» **ASSIGNMENT**
Return, from the data below, each line that contains the word "fyrir".

» **GIVEN DATA**
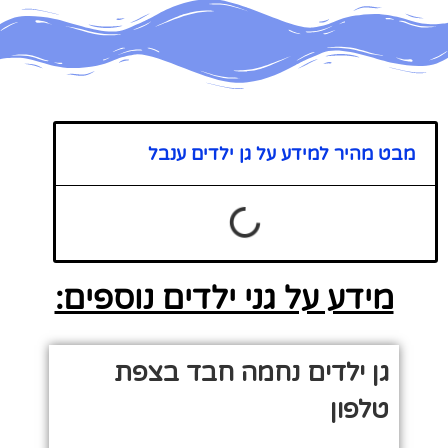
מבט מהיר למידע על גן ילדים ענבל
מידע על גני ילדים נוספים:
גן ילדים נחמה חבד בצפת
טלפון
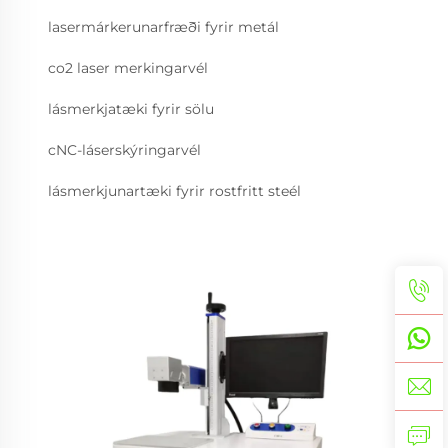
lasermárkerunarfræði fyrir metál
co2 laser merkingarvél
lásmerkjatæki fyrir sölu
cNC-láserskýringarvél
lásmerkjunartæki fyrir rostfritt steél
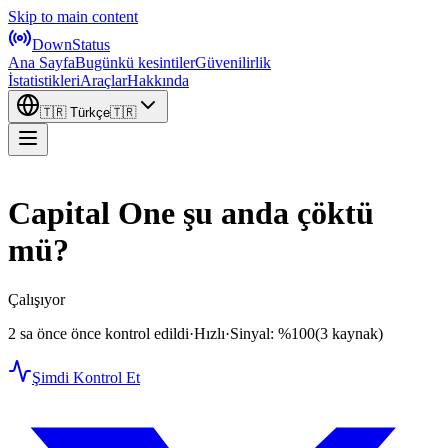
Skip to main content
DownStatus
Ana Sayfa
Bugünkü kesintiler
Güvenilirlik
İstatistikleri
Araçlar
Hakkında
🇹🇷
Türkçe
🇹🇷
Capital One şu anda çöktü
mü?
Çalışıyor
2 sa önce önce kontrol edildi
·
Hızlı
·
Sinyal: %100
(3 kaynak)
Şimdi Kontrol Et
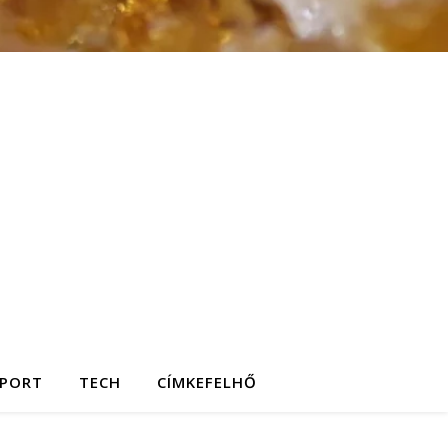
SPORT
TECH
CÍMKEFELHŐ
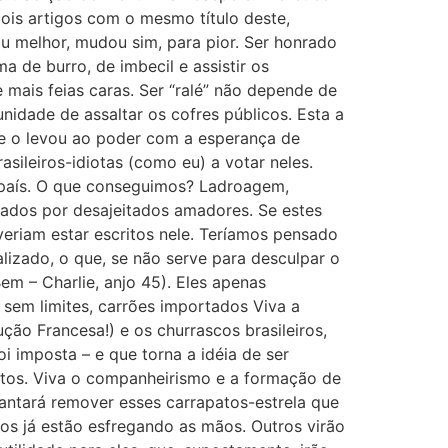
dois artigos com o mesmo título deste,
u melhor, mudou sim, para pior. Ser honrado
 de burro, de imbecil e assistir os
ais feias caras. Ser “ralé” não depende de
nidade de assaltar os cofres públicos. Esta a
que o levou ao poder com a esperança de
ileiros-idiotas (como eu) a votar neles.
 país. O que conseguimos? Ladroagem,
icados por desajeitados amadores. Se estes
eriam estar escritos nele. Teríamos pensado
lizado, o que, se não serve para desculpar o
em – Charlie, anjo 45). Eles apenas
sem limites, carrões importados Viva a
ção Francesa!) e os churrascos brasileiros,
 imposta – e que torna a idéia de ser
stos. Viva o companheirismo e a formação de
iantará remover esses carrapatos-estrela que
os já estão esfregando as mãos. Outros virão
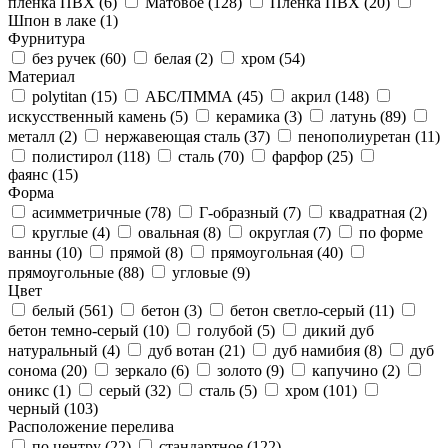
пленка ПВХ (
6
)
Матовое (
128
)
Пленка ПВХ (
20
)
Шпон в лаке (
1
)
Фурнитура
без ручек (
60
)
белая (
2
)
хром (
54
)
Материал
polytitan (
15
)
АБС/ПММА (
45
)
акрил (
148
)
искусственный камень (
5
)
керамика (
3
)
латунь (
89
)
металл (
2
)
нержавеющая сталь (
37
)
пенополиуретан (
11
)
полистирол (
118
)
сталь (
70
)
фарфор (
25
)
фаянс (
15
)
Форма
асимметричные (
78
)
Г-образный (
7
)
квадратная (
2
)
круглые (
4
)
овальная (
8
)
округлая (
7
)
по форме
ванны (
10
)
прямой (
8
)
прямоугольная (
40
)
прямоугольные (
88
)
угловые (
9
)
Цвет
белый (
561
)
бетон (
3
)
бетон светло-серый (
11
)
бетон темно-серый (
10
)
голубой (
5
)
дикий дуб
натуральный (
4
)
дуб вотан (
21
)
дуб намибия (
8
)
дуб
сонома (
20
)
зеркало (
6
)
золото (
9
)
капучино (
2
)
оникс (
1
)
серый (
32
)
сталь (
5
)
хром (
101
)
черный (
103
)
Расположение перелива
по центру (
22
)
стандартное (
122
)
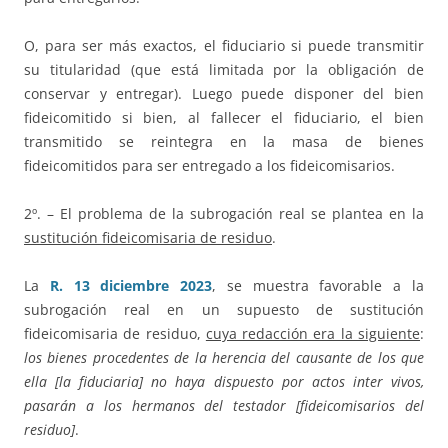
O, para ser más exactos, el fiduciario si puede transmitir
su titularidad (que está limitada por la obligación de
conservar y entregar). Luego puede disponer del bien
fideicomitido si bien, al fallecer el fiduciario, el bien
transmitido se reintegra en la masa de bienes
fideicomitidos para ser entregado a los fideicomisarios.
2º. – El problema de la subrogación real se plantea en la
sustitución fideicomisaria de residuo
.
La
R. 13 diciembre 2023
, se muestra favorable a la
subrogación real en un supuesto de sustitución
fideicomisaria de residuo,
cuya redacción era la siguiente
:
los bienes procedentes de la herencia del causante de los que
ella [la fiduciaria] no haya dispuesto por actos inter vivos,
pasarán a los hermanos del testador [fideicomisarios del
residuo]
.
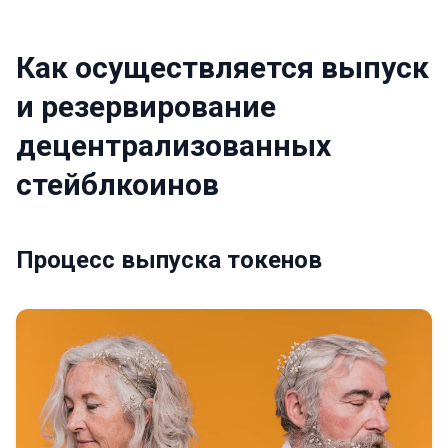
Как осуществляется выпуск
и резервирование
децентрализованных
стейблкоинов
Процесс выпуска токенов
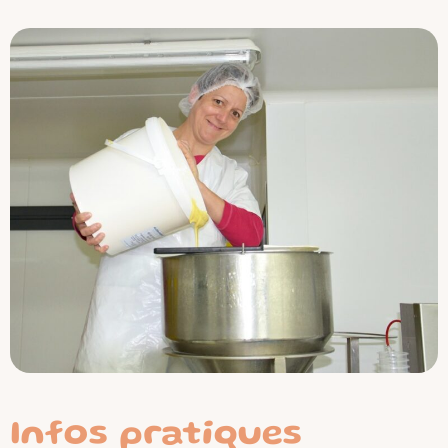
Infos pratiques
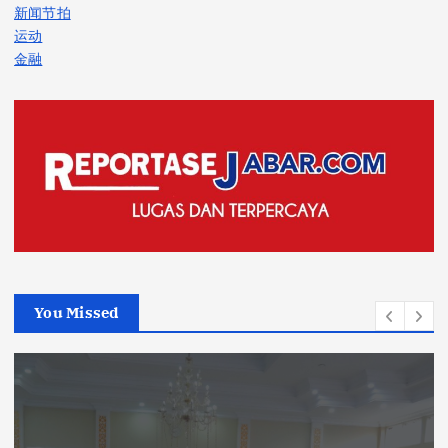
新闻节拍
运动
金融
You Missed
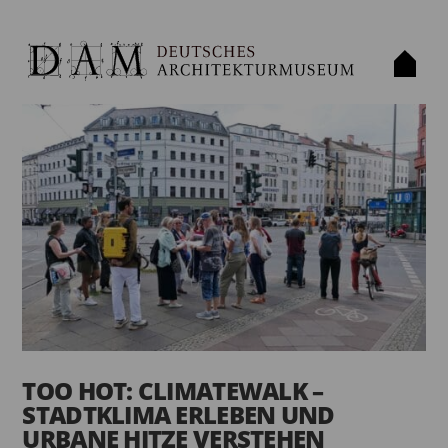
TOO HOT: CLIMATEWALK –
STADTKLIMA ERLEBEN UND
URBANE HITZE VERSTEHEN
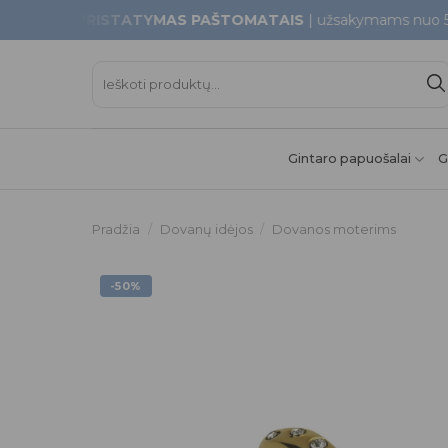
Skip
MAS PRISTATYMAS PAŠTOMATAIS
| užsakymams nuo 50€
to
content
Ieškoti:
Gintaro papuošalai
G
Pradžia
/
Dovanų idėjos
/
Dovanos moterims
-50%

» **RESPONSE**
lasermárkerunarfræði fyrir metál
lásmerkjatæki fyrir sölu
lásmerkjunartæki fyrir rostfritt steél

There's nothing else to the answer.